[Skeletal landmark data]
--

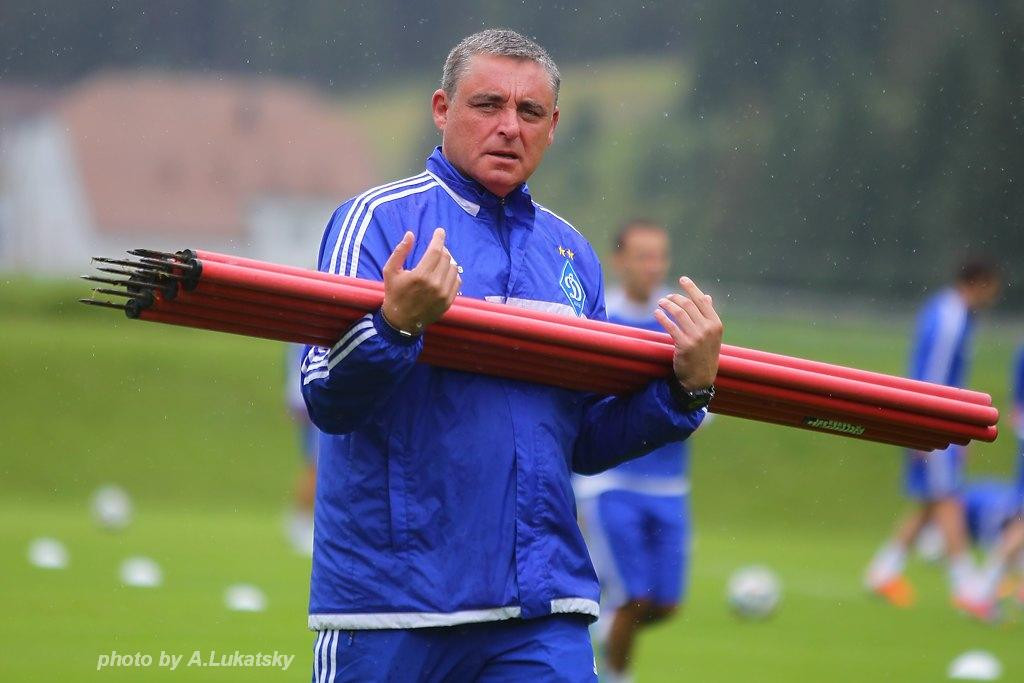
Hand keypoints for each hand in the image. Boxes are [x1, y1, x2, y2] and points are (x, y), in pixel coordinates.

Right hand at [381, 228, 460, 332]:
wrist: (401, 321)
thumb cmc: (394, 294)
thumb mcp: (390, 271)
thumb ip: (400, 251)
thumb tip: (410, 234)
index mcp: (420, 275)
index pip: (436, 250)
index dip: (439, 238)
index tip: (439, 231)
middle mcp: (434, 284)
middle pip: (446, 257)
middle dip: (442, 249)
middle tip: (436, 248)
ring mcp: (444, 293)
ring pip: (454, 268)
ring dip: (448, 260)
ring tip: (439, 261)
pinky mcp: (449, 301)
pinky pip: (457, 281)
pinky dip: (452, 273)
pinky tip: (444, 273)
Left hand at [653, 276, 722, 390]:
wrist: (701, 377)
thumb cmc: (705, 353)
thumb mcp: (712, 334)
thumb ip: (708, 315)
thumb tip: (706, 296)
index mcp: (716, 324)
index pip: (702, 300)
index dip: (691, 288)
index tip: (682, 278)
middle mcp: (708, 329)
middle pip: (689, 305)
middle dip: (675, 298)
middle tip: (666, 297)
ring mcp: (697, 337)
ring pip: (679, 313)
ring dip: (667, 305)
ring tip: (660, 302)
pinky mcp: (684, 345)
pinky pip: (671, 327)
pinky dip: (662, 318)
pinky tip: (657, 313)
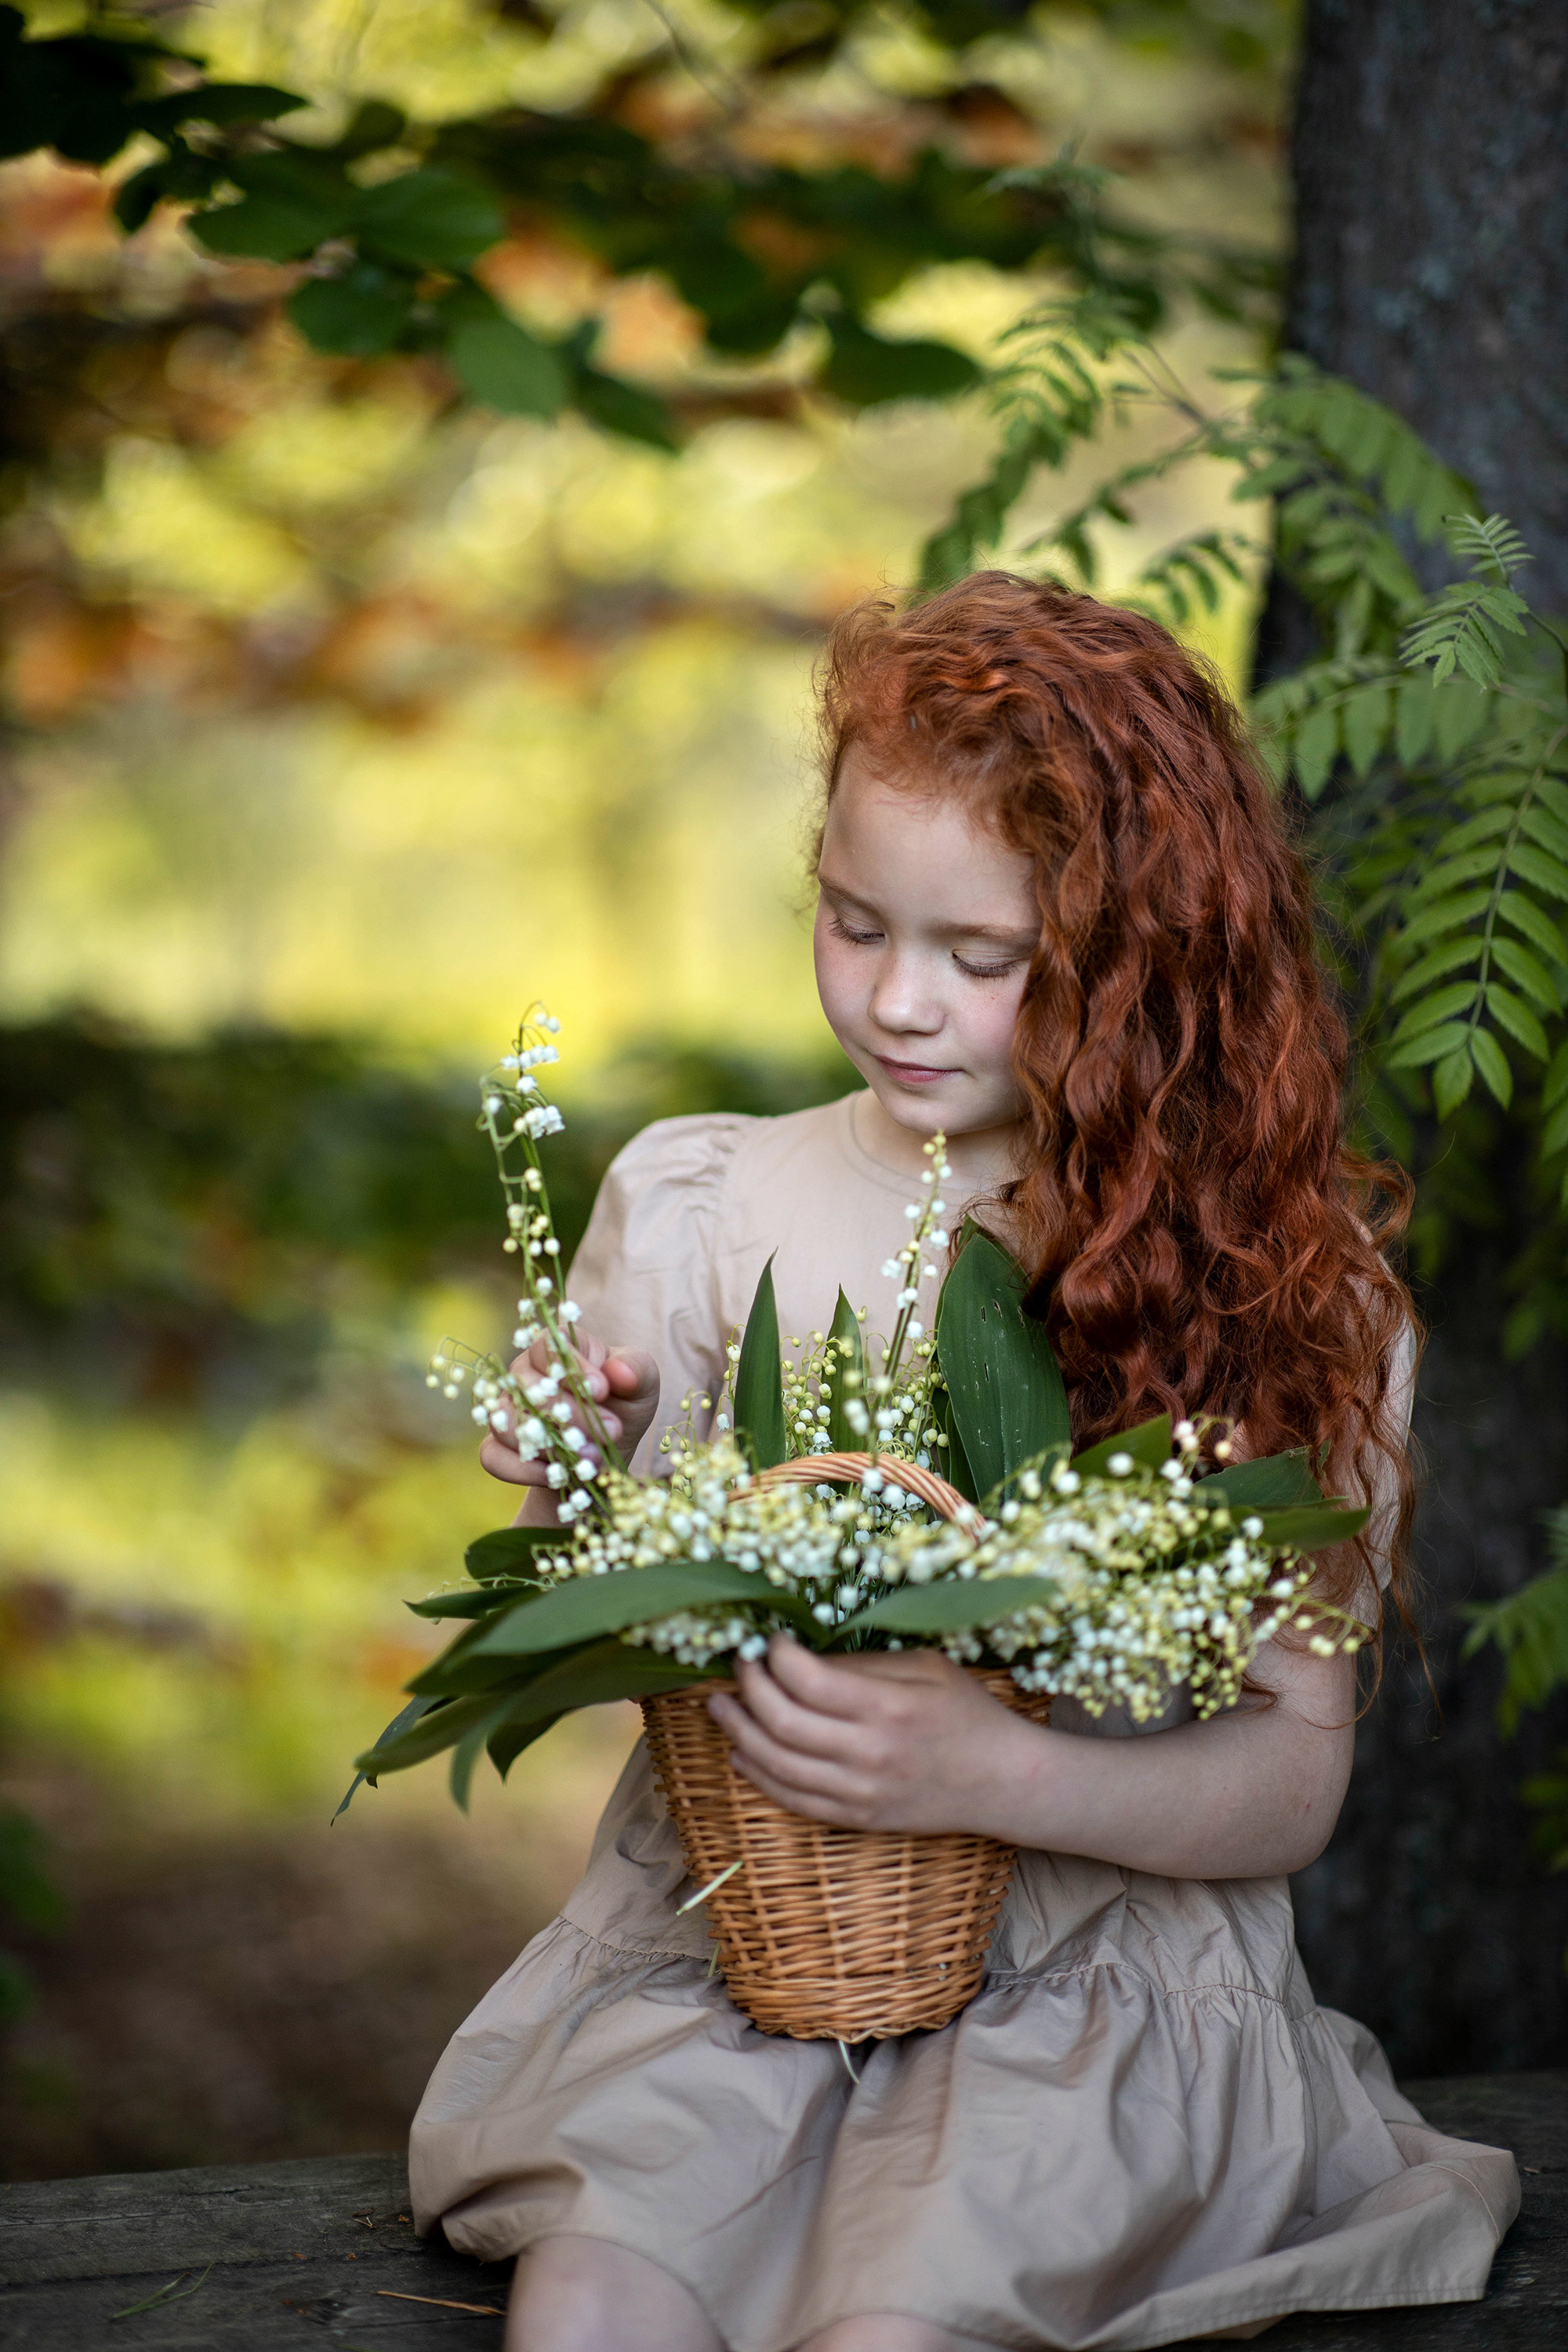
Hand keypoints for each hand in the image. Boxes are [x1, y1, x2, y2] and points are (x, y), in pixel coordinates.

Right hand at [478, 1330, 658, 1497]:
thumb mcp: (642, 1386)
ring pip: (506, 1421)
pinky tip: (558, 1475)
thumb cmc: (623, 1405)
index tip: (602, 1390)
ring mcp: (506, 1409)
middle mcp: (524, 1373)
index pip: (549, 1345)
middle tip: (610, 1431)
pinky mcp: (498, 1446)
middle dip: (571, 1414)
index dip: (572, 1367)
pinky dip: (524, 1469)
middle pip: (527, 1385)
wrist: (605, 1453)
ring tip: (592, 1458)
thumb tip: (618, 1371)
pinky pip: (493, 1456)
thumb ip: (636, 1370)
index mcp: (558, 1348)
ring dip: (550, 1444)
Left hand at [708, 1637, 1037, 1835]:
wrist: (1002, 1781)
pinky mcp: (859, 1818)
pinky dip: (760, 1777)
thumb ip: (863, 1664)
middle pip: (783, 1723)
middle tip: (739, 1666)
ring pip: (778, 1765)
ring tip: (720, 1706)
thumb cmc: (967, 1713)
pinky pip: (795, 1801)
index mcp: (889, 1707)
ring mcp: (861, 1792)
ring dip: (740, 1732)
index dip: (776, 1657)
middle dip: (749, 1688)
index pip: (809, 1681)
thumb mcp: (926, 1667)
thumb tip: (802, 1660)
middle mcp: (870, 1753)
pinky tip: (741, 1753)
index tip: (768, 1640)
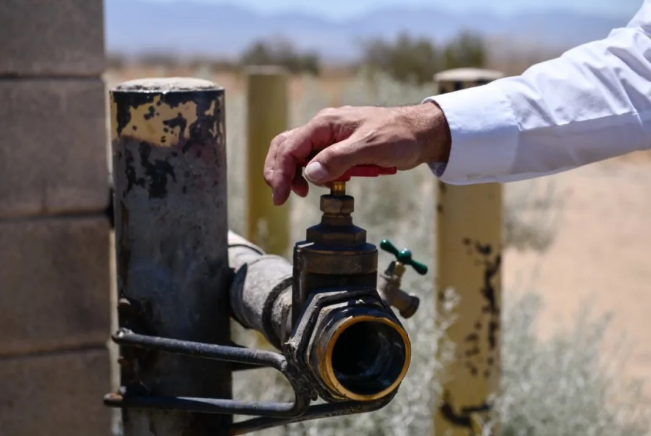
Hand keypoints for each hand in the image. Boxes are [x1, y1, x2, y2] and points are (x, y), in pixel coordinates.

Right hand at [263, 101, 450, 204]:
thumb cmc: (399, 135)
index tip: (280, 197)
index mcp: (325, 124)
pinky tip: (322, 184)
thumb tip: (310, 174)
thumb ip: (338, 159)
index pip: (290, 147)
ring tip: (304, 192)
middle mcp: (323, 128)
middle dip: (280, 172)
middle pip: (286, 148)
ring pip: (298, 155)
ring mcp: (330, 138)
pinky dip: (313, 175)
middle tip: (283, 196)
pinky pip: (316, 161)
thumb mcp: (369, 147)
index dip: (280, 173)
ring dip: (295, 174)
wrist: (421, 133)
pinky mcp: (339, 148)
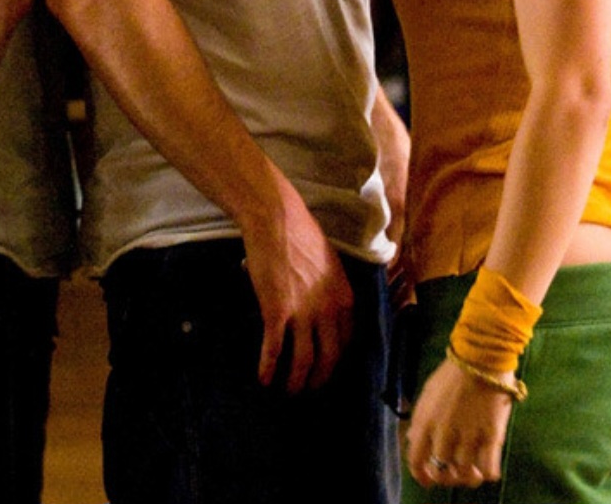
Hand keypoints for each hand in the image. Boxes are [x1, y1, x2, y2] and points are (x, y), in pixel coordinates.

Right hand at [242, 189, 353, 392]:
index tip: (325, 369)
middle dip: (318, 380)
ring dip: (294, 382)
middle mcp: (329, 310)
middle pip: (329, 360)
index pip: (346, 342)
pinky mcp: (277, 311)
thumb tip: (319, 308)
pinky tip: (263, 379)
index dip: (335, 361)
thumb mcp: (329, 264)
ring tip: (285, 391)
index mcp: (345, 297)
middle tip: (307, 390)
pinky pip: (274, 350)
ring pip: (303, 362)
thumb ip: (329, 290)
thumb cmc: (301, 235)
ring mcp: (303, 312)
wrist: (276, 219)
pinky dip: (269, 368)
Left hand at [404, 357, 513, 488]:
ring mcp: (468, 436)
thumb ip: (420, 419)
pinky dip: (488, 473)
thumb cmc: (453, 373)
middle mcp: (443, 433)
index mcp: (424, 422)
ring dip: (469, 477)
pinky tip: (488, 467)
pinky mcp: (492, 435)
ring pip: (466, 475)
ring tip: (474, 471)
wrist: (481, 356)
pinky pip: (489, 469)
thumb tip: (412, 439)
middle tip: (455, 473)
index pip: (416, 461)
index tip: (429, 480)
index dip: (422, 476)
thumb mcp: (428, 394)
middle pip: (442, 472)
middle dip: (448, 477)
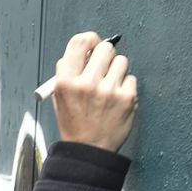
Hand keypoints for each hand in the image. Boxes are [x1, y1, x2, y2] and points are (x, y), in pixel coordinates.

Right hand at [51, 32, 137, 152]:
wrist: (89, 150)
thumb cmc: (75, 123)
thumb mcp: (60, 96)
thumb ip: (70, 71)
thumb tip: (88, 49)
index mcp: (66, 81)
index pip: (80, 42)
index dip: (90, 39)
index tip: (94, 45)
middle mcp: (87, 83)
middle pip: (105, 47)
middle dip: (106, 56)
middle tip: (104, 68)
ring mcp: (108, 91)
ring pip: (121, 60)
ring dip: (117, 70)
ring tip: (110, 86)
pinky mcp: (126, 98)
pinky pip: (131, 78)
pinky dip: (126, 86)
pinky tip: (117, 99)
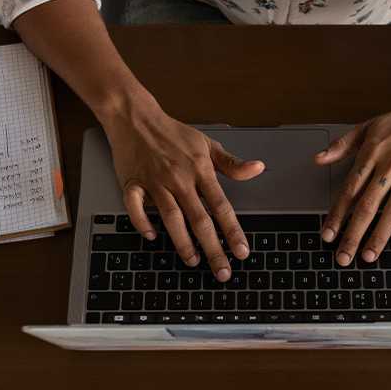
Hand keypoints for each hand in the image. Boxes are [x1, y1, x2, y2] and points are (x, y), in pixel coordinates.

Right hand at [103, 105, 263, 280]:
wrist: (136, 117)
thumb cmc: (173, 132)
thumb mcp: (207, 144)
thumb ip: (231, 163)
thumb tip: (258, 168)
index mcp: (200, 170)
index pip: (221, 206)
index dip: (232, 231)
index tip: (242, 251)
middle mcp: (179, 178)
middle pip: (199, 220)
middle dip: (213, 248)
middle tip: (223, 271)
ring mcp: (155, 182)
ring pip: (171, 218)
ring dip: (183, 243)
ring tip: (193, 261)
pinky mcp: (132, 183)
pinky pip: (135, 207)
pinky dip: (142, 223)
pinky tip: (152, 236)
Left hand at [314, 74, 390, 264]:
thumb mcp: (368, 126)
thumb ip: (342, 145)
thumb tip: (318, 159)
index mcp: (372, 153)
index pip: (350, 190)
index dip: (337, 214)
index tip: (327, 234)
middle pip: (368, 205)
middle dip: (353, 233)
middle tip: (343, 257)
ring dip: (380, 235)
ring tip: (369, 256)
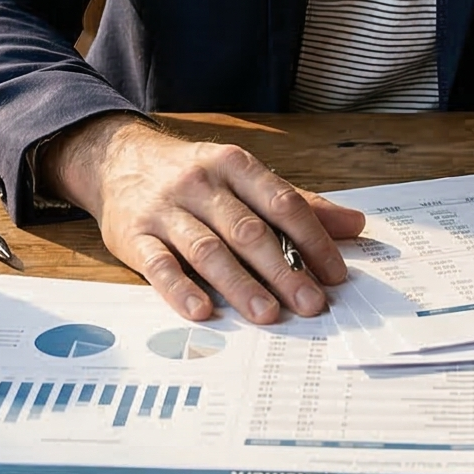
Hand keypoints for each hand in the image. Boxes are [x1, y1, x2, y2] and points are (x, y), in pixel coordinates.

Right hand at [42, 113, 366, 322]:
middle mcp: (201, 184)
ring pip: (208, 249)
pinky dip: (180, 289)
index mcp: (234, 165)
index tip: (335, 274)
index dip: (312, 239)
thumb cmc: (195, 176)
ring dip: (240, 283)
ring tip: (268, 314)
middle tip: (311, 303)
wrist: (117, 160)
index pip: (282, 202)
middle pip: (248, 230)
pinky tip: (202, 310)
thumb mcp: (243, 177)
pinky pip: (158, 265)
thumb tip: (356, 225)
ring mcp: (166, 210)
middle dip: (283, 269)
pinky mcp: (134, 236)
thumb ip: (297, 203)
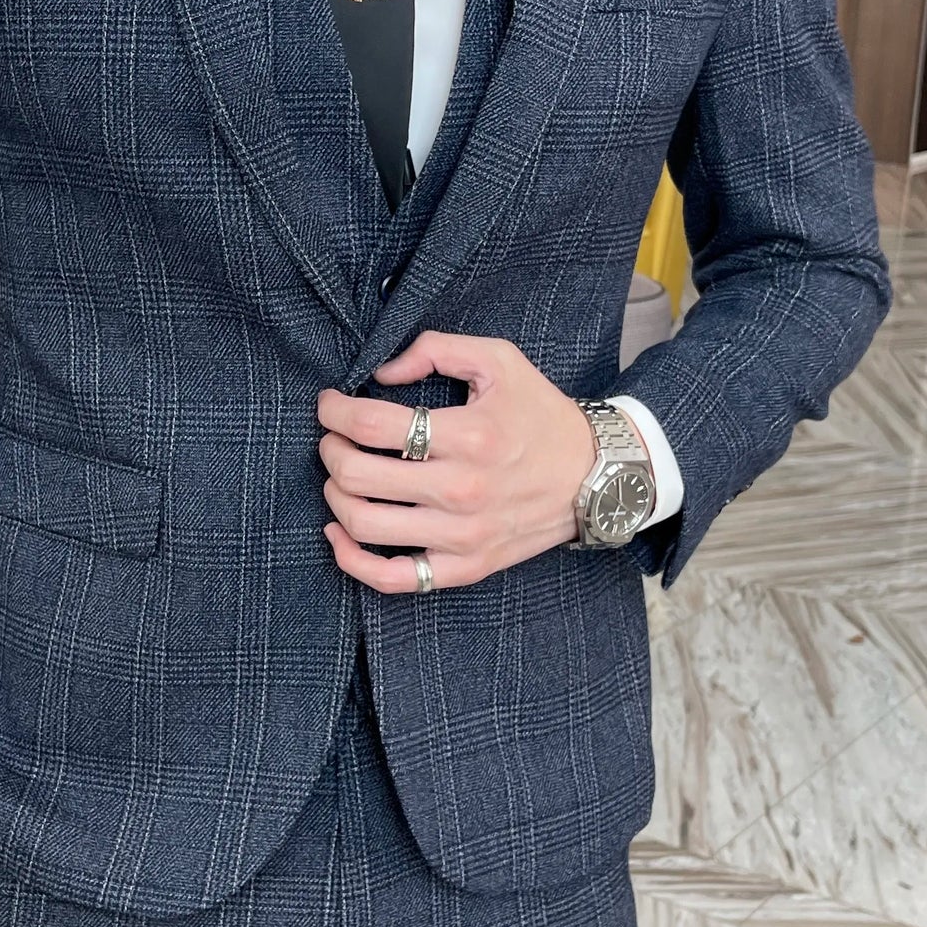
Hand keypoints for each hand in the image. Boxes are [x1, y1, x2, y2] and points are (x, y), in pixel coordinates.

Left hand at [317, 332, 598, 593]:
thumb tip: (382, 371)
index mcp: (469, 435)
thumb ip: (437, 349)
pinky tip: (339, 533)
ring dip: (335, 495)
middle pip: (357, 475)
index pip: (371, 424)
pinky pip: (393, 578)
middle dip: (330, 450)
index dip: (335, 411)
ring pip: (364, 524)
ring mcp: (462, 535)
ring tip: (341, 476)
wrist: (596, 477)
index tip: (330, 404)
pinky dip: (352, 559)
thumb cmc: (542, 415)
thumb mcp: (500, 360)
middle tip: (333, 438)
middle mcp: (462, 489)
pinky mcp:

--

▶ **TASK OBJECTIVE**
Your task is to write out, exactly, the line that holds "pinky tip: (339, 533)" and every line after it until the records end.

▶ **OUTPUT FOR THIS TASK**
pinky tip: (339, 533)
ring dip: (335, 495)
middle pip: (357, 475)
index pip: (371, 424)
pinky pip: (393, 578)
middle dip: (330, 450)
index dip: (335, 411)
ring pip: (364, 524)
ring mcp: (462, 535)
ring tip: (341, 476)
wrist: (596, 477)
index tip: (330, 404)
pinky dip: (352, 559)
thumb cmc: (542, 415)
thumb mcp: (500, 360)
middle tip: (333, 438)
middle mcp: (462, 489)
pinky mcp:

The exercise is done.